There may be some signs that the cosy relationship which Christianity and liberalism have had for many generations is starting to unravel. There is a greater militancy about public atheism today which is trying to drive Christianity out of the public arena and back into the home. One leading secular thinker recently said that anyone who educates their child at a church school is guilty of child abuse and that the world would be a better place if there had been a thorough Roman cleansing of Christians at the time of Peter and Paul (i.e. they should all have been crucified). We cannot know with any certainty how the faith will be treated in Britain a hundred years from now. Whether it is chased out of the public world depends partly on how well the Christian faith is both lived and communicated in successive generations. The good news we take from Peter and Paul is that in a hundred years time this country may have experienced a remarkable renewal of faith in Jesus Christ. Nothing is inevitable in the life of a nation.

 

The third big challenge Peter and Paul faced was to develop indigenous ways of worshipping in order to survive. At first there was enough freedom for the first Christians to continue worshipping in the synagogues, but their hopes of a lasting welcome were spoilt by organised resistance. This must have upset those first Christians deeply because it dashed their hopes that mainstream Judaism would recognise its Messiah. But they adapted quickly. The first Christians simply found other places to worship, in homes on other days of the week – notably Sunday. One of the least analysed trends of recent times has been the changing use of Sunday in Britain. The notion of Sunday as a collective day of worship and rest has given way to one of individualised leisure for some and contractual work for others. This trend took off in the 1980s but found its wings with the Sunday Trading Act 1994. If we really cared about our national carbon footprint we could reduce it from seven steps to six in a week by limiting work on Sundays, but this is not the particular point I want to make here.

 

The impact of more people working on Sundays and more events being arranged on Sundays – both public and private – has resulted in sporadic church attendance syndrome.

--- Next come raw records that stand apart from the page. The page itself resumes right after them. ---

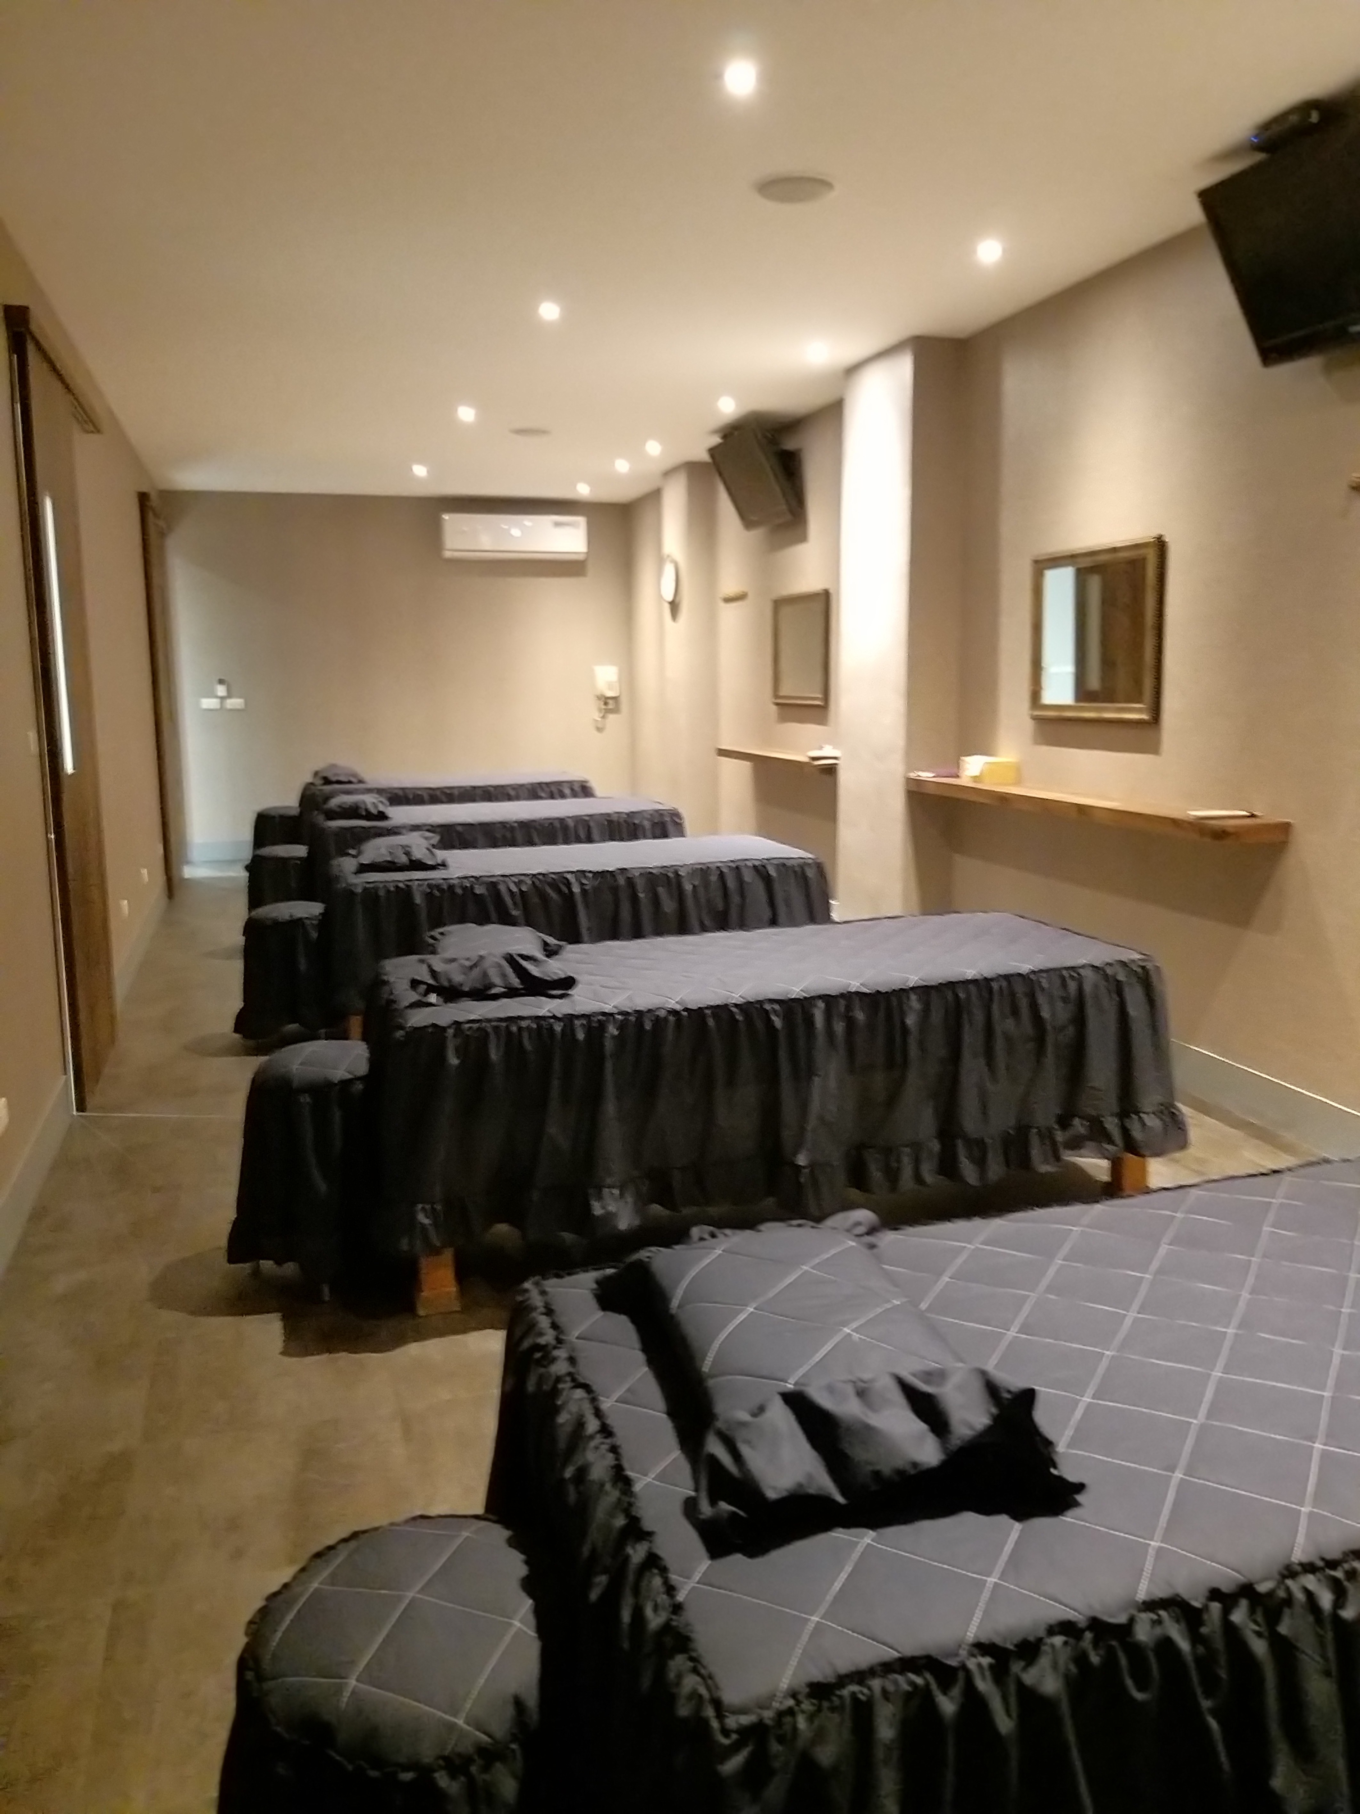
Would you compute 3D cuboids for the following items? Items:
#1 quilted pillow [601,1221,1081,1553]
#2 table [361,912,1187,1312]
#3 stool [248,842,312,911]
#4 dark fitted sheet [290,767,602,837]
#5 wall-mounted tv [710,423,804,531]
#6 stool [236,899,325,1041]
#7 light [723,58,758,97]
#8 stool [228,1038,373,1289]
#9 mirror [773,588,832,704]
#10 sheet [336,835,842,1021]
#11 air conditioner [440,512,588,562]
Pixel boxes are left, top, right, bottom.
[{"bbox_3d":[0.122,0.413,1.319,0.325,0.105,0.465,-3,10,-15],"label":"quilted pillow"},{"bbox_3d":[0.194,0.367,3.337,1.834,0.500,0.766,-4,10,-16],"label":"table"},{"bbox_3d":[-1.902,-0.076,6.661,0.369,0.455,0.369,-4,10,-16],"label":"stool"},{"bbox_3d":[-1.509,-0.574,8.860,1.820,0.490,0.740,-3,10,-16],"label":"dark fitted sheet"},{"bbox_3d":[0.400,-2.232,7.097,0.080,0.475,0.690,-32,17,-10],"label":"wall-mounted tv"},{"bbox_3d":[-1.389,0.220,4.899,0.369,0.455,0.369,-4,10,-16],"label":"stool"},{"bbox_3d":[0.131,-1.806,2.965,0.080,0.045,0.080,-1,10,0],"label":"light"},{"bbox_3d":[-0.780,0.541,2.978,0.369,0.455,0.369,-4,10,-16],"label":"stool"},{"bbox_3d":[0.620,-1.331,7.058,0.039,0.569,0.754,-4,10,-16],"label":"mirror"},{"bbox_3d":[-0.396,0.054,5.205,1.834,0.500,0.766,-4,10,-16],"label":"sheet"},{"bbox_3d":[-1.228,-2.728,10.079,1.050,0.315,0.220,-3,10,-16],"label":"air conditioner"}]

There are two ways for the Church to address this. One is boldly to re-assert the words of the writer of the letter to the Hebrews who said: ‘do not neglect to meet together, as is the habit of some, but encourage one another, and all the more as you see the Day approaching’. The more people prioritise meeting with other Christians to worship with them, the greater the blessing of encouragement. The consequences of the choices we make each Sunday over what to do are not limited to us – they impact on many others: those who want to worship, those who have to work.

 

The other way for the Church to address this is to offer worship, encouragement and learning at other times of the week and perhaps in other places. Across the country churches are adapting to the new culture in what are termed fresh expressions of church. We are privileged to have historic churches to worship in, visual symbols of the presence of God in our world, but Jesus also said that where two or three are gathered together in his name, he is there with them. Christian communities can – and do – gather in many other places and guises because of the particular needs or interests of the group. This may be a subterranean development at the moment, but it will become more apparent as the years pass.

 

I wonder how we would cope if, instead of living in 2008 we were living in 68AD and ours was one of the first churches that the apostles established and left with the task of sharing the Gospel with the surrounding community. Would our confidence in God lead us out into the community with the good news or would we close ranks on the spiritual treasures gifted to us? The question seems academic but it isn’t, because ours is one of those churches – founded on the faith and work of St. Peter and St. Paul.